PERMINTAAN TUGAS A | Dalam teks tentang korupsi pengadaan senjata Ukraina, berapa total nilai skema korupsi yang diungkap SBU?
PERMINTAAN TUGAS B | Lanjutkan teks tentang korupsi pengadaan senjata Ukraina dari kalimat terakhirnya.

KUTIPAN BACAAN |
STRATEGIC ASSESSMENT. Dinas keamanan SBU Ukraina mengatakan pihaknya telah mengungkap skema korupsi dalam pembelian senjata oleh militer negara itu dengan total nilai sekitar USD40 juta. Pengumuman mengenai korupsi pengadaan massal, yang dikonfirmasi oleh Kementerian Pertahanan Ukraina, akan mendapat tanggapan besar di negara yang terkepung oleh invasi Rusia selama hampir dua tahun.
Perjuangan untuk memberantas korupsi yang mewabah masih menjadi isu utama ketika Ukraina terus berupaya untuk mendapatkan keanggotaan di Uni Eropa. SBU mengatakan penyelidikan telah “mengungkap pejabat Kementerian Pertahanan dan manajer pemasok senjata Lviv Arsenal, yang mencuri hampir 1,5 miliar hryvnia dalam pembelian peluru.”
“Menurut penyelidikan, mantan dan pejabat tinggi Kementerian Pertahanan serta pimpinan perusahaan afiliasi terlibat dalam penggelapan tersebut.”

Entri yang diambil dari sebuah koleksi
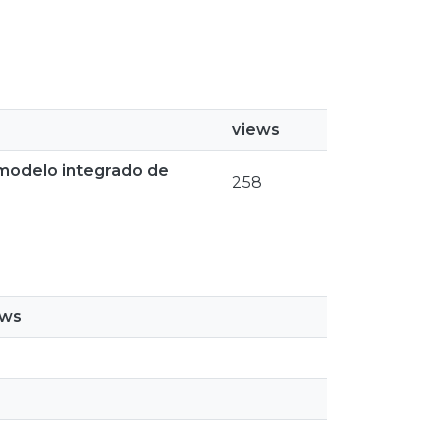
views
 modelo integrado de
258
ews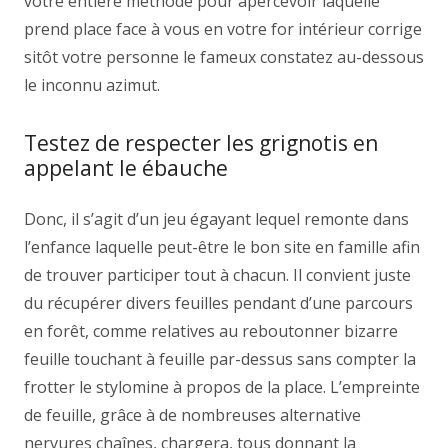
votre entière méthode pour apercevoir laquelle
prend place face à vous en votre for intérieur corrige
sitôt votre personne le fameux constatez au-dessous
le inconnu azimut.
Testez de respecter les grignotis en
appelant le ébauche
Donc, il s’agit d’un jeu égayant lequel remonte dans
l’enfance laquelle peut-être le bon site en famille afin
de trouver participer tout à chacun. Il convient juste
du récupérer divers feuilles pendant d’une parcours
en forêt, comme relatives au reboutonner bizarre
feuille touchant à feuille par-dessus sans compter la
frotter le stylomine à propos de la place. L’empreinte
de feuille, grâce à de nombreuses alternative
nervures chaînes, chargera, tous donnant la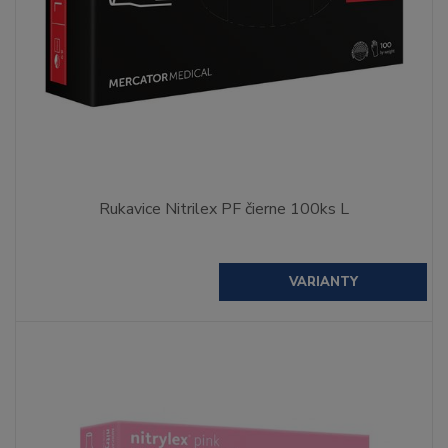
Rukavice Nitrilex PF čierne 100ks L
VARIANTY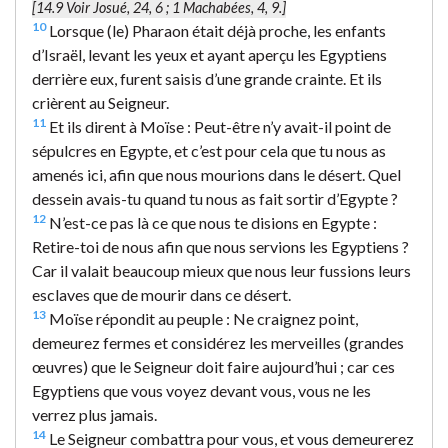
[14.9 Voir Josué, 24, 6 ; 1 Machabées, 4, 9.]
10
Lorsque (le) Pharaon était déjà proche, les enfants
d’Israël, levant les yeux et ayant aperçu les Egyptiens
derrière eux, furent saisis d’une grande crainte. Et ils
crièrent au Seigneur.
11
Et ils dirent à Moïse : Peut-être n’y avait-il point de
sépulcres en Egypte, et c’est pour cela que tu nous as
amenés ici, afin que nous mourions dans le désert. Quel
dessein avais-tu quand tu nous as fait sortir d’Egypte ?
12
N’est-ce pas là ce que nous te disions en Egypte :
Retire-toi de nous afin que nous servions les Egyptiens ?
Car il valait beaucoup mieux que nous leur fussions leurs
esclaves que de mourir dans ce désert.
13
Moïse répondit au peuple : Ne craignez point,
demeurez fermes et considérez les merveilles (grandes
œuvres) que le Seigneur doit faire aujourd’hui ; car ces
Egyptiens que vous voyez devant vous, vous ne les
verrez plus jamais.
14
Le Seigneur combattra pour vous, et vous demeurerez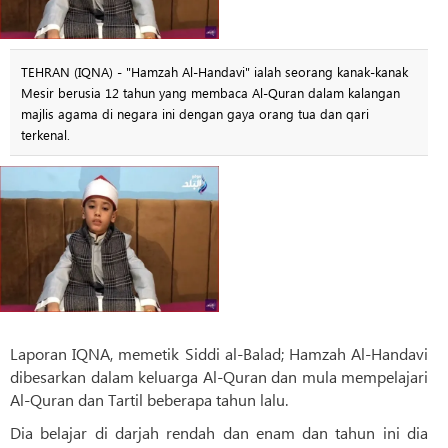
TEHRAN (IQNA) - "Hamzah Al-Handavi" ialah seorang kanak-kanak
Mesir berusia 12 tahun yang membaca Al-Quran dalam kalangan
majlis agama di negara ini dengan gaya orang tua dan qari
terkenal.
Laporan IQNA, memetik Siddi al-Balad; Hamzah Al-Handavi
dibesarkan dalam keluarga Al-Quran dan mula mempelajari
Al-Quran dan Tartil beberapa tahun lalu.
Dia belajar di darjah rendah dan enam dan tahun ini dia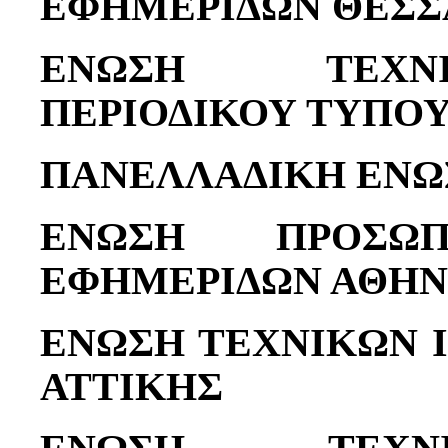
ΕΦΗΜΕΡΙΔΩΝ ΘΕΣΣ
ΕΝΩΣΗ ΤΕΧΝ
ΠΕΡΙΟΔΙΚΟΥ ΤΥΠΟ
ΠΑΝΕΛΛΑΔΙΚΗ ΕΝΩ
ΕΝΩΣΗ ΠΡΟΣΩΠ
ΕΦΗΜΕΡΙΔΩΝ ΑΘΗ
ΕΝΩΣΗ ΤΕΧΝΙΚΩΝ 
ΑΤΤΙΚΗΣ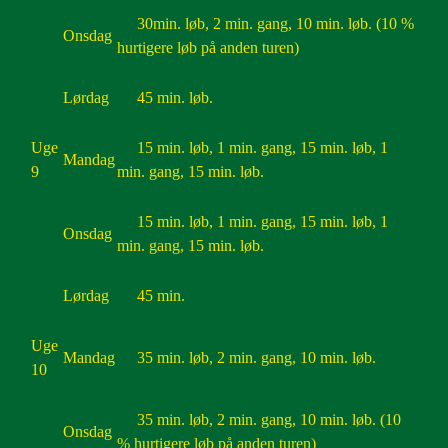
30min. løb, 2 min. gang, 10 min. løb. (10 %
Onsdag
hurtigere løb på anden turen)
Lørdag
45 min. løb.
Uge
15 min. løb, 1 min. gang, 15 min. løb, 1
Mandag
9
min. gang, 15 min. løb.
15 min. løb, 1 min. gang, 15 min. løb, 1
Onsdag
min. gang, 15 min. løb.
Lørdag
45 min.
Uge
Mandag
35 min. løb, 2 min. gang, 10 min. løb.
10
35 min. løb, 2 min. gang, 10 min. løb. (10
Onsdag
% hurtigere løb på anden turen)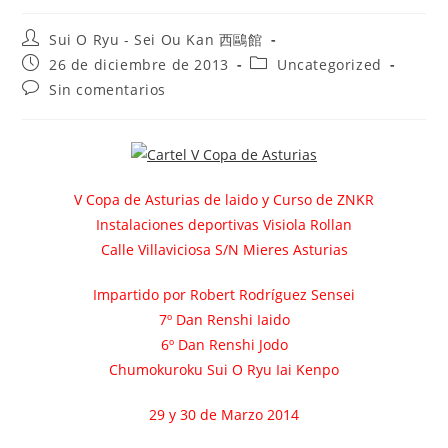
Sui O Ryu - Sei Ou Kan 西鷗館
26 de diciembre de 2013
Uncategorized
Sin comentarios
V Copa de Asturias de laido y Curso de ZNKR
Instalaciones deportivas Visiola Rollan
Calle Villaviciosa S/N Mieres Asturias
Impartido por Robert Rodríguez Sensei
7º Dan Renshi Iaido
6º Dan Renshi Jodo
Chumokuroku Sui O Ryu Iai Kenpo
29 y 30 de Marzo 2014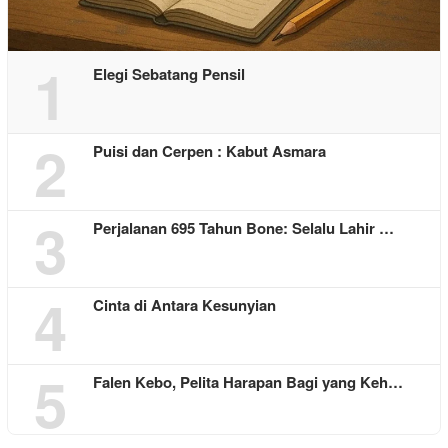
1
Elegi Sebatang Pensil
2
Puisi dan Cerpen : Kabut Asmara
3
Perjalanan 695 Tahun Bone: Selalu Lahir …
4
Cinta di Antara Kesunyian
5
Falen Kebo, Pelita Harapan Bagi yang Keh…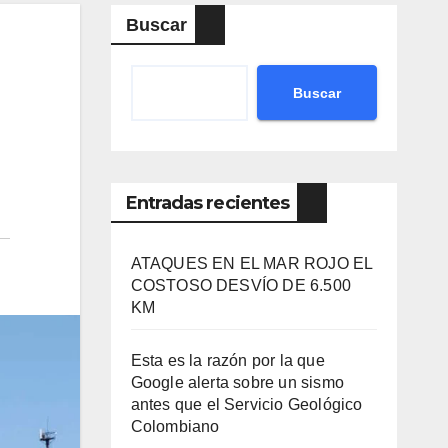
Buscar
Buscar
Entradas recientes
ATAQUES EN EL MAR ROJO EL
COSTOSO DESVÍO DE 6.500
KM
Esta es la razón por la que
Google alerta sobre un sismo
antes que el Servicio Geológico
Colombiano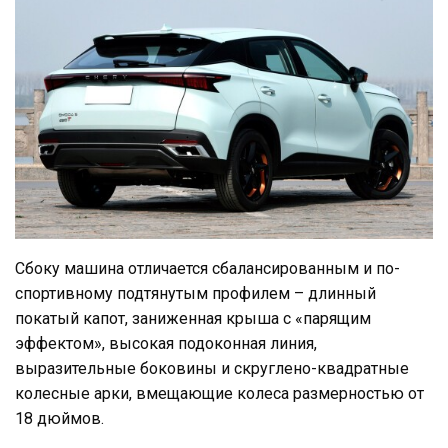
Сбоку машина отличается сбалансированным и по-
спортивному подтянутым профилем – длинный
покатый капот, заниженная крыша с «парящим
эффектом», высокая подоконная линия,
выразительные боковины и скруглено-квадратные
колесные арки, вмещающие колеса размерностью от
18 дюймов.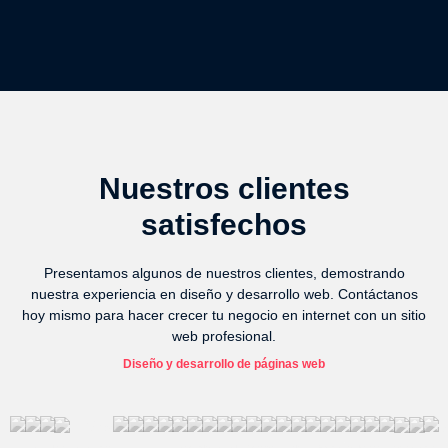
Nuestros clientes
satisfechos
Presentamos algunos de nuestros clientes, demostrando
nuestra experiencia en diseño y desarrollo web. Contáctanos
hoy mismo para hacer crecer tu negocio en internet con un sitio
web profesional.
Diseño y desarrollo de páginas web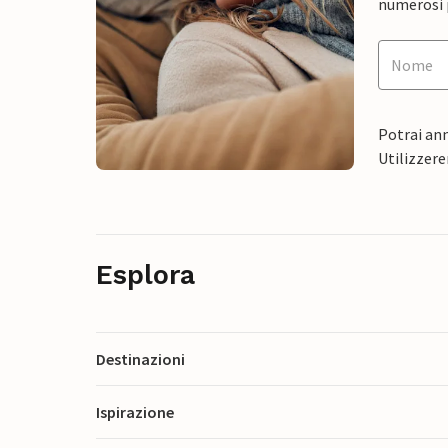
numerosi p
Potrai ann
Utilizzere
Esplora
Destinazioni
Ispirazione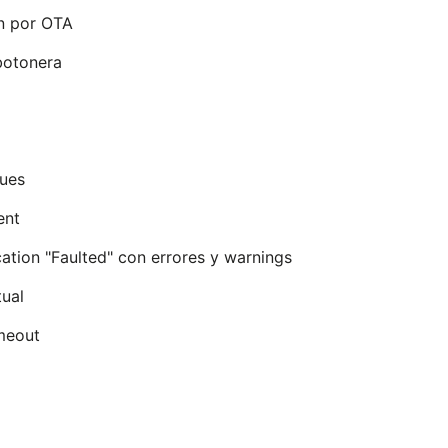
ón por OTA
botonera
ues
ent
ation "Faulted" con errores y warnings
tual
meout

HASIL LATIHAN A | Sekitar USD40 juta.

HASIL LATIHAN B |
Penggelapan tersebut, katanya, melibatkan pembelian 100.000 mortir untuk militer. SBU mengatakan kontrak untuk cangkang tersebut telah disepakati dengan Lviv Arsenal pada Agustus 2022 – enam bulan setelah perang – dan pembayaran dilakukan di muka, dengan sejumlah dana ditransfer ke luar negeri. Namun tidak ada senjata yang diberikan, kata pernyataan itu, dan sebagian dana kemudian dipindahkan ke rekening luar negeri lainnya.
Pernyataan itu mengatakan lima orang telah menerima “pemberitahuan kecurigaan” – tahap pertama dalam proses hukum Ukraina – baik di kementerian maupun pemasok senjata. Salah satu tersangka, katanya, ditahan ketika mencoba melintasi perbatasan Ukraina.
Hampir dua tahun setelah Rusia berperang melawan Ukraina, Rusia tampaknya kini lebih unggul dalam duel penting, yaitu pertarungan amunisi. Ya, Ukraina agaknya mulai kelabakan.
Hal ini tidak terjadi pada beberapa bulan lalu, namun Ukraina kini menghadapi ketidakpastian mengenai bantuan masa depan dari mitra Barat. Celeste Wallander, asisten menteri pertahanan Amerika Serikal, mengatakan Pentagon menyadari kekhawatiran pemimpin militer Ukraina bahwa tentaranya tak punya persediaan dan amunisi yang dibutuhkan.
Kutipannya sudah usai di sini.